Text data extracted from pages
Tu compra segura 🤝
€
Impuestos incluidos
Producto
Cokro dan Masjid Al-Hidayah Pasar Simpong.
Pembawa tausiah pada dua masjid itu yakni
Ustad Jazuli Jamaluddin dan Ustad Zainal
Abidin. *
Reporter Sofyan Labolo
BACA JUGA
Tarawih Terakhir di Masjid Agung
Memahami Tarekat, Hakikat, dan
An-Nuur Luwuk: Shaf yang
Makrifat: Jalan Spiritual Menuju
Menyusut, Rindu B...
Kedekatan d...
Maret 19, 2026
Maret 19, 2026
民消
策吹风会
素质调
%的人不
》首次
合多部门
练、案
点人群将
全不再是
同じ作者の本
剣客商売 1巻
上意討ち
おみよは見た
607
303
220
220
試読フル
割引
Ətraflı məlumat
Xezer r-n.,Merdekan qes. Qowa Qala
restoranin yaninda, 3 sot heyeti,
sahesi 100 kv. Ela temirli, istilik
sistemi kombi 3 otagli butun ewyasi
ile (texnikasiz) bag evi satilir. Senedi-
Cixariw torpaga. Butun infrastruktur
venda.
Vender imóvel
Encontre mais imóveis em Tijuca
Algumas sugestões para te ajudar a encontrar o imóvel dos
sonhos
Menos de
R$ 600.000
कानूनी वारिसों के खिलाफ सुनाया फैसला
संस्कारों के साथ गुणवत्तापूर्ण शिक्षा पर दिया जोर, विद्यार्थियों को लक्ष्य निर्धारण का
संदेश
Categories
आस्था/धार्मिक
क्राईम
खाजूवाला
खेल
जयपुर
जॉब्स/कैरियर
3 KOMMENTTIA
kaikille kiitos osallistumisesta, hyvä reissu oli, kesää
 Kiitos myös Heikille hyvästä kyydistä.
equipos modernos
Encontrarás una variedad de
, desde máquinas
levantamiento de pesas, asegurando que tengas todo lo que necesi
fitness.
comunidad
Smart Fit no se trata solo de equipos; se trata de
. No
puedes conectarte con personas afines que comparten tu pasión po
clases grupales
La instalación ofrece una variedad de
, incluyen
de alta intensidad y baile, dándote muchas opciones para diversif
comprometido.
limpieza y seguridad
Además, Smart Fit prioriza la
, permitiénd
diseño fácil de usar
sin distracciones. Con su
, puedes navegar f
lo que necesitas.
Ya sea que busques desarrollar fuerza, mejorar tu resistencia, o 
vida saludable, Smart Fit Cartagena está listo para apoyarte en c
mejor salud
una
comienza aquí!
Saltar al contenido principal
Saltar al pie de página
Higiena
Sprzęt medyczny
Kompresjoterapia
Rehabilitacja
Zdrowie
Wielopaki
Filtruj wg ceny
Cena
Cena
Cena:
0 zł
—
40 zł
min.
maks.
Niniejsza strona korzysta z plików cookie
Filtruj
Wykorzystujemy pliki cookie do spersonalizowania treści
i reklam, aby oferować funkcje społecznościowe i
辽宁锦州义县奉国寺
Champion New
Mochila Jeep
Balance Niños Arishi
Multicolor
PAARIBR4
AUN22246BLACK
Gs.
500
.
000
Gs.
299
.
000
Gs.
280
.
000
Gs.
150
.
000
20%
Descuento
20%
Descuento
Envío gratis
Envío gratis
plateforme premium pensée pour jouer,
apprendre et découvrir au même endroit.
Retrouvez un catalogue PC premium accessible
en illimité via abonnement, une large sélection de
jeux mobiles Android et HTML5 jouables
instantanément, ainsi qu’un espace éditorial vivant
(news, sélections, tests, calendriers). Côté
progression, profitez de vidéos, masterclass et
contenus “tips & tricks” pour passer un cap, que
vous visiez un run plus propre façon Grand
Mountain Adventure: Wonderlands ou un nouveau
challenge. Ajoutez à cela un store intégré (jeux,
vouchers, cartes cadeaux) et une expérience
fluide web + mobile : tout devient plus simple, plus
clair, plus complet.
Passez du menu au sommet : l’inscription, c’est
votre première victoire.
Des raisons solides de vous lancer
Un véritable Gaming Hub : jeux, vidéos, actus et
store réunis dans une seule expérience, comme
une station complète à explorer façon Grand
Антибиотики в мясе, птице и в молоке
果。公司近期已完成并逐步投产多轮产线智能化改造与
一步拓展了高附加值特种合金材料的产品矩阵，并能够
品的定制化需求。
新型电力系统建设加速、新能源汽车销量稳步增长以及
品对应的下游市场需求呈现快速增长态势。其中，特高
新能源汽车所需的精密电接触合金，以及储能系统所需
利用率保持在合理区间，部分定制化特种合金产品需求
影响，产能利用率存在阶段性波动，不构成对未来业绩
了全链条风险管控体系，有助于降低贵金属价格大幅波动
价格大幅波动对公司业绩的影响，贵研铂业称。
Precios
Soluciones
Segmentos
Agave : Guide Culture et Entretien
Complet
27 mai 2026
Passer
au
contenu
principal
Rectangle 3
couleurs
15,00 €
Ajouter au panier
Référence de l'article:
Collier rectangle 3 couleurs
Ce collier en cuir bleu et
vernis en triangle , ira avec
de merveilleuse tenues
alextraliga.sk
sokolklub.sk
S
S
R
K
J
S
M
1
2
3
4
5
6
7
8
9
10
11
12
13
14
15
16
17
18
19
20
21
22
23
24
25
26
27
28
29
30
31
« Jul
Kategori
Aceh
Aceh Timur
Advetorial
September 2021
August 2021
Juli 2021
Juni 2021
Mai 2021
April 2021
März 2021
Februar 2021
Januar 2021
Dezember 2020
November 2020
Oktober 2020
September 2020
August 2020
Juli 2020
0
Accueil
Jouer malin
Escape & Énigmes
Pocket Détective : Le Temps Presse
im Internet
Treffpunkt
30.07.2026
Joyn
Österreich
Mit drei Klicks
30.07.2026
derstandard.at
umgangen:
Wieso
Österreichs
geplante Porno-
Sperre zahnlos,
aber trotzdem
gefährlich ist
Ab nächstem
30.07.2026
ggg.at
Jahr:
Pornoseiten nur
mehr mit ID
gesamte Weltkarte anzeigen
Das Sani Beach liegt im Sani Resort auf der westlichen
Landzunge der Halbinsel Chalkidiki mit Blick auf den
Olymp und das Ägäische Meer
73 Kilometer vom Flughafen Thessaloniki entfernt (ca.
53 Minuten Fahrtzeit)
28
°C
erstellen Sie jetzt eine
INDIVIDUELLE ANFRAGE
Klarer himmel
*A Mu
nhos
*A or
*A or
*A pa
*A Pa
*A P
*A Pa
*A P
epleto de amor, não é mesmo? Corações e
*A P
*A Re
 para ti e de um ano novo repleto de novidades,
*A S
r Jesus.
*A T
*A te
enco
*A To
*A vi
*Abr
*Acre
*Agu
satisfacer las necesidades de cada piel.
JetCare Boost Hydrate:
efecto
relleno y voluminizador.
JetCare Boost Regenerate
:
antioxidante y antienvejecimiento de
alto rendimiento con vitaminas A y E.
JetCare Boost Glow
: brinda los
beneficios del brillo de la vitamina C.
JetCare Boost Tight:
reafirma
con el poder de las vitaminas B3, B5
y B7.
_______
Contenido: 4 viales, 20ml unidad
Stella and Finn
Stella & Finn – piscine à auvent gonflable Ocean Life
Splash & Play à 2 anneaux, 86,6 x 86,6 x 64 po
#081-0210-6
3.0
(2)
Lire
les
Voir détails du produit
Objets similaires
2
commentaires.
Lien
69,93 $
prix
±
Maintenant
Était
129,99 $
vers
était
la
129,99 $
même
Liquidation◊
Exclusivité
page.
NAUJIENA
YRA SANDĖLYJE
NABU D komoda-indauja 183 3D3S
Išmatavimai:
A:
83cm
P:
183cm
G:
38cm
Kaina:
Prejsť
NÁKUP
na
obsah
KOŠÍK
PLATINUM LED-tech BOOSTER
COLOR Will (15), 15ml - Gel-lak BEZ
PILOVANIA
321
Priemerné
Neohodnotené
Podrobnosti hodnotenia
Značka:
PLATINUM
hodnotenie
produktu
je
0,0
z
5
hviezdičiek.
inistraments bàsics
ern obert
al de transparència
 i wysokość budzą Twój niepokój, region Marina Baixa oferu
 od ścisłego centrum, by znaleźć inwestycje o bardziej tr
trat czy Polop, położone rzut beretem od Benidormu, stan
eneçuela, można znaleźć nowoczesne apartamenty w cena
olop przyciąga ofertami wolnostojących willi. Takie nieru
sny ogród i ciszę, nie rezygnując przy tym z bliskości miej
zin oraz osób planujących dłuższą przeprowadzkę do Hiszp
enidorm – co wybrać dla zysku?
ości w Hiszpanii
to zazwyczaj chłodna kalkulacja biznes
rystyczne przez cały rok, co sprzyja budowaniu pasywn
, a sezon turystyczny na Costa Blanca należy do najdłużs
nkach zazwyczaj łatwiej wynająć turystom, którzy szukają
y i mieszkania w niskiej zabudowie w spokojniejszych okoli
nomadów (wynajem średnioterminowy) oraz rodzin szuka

**DIRECTIONS**
Count the lines in the records that contain the string "expérience", treating uppercase and lowercase as different. Reply with the number alone.

**RESPONSE TO THIS EXERCISE**
2